Al-Azhar, seeking to broaden its influence after years of control by the regime of ousted Egyptian president Hosni Mubarak, has drawn up an 11-point document as a proposed basis for the new constitution.
The document, drafted by intellectuals and public figures, illustrates Al-Azhar's vision of Egypt's political future following the overthrow of Mubarak in a popular uprising in February.
It proposes that the Arab World's most populous country be "a civil state governed by law and the constitution". The document also calls for respect of freedom of opinion, faith and human rights to be guaranteed.
In a statement, the head of Al-Azhar, Sheikh Ahmed El-Tayeb, proposed that the draft become a "code of honor that everyone would commit to voluntarily".
But political analyst Nabil Abdel Fattah, of the Al-Ahram Centre for Political and Strategic Studies, said the meeting did not end the dispute between Islamists and liberals over the constitution.

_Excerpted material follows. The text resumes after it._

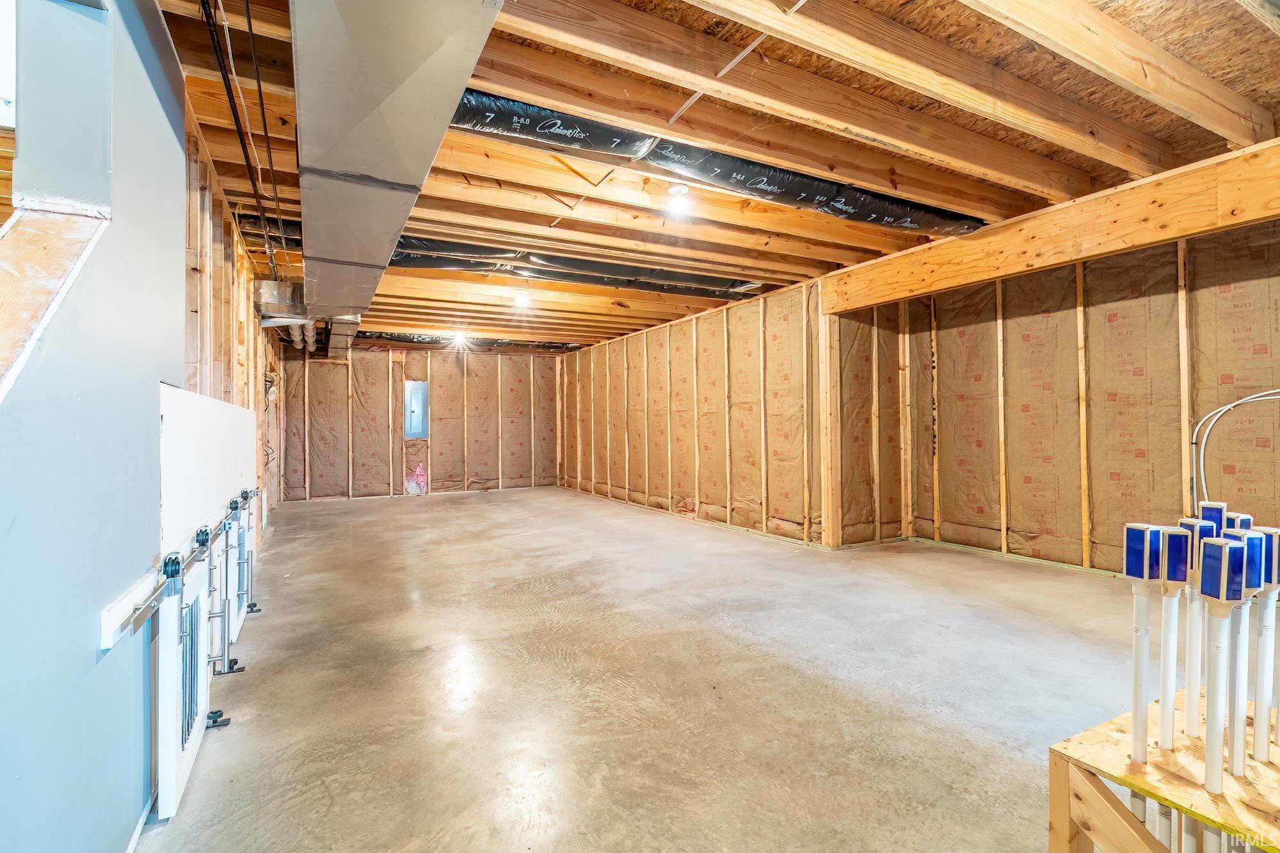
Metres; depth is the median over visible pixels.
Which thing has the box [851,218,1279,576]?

"The Islamists and the Muslim Brotherhood have not agreed to have 'constitutional principles' before the elections because they believe that the coming vote will produce a parliament controlled by them, hence they would be able to impose their religious views," Abdel Fattah said.
Egypt's well-organized Muslim Brotherhood, seen as the best prepared for the November vote, has said it plans to contest 50 percent of parliament's 504 seats. The group, which won 20 percent of the seats in the 2005 election, said it wants a constitution that respects Muslims and non-Muslims alike.
"There is nothing new today. The brotherhood still disagrees with any 'constitutional principles' before elections," Mohamed Saed Elkatatny, secretary-general of the Brotherhood's Freedom and Justice Party told Reuters.
The meeting was attended by presidential candidates Amr Mousa, former head of the Arab League, and Mohamed El Baradei, former head of the International Atomic Energy Agency (IAEA), along with the heads of the Muslim Brotherhood and the liberal Wafd and Democratic Front parties, among others.
For centuries, Al-Azhar, long seen as the home of moderate Islam, had played an important role in galvanizing Egyptians to protest against foreign occupiers. But the institution lost its influence after it came under state authority by orders of former President Gamal Abdel Nasser in the 1960s.
Outside its headquarters in Cairo, dozens of Muslim clerics protested against the Al-Azhar document.
"The document asks that Egypt become a secular state, while it should be a religious state," said Sheikh El-Hadi Ahmed El-Hadi, one of the protesters. "We refuse it."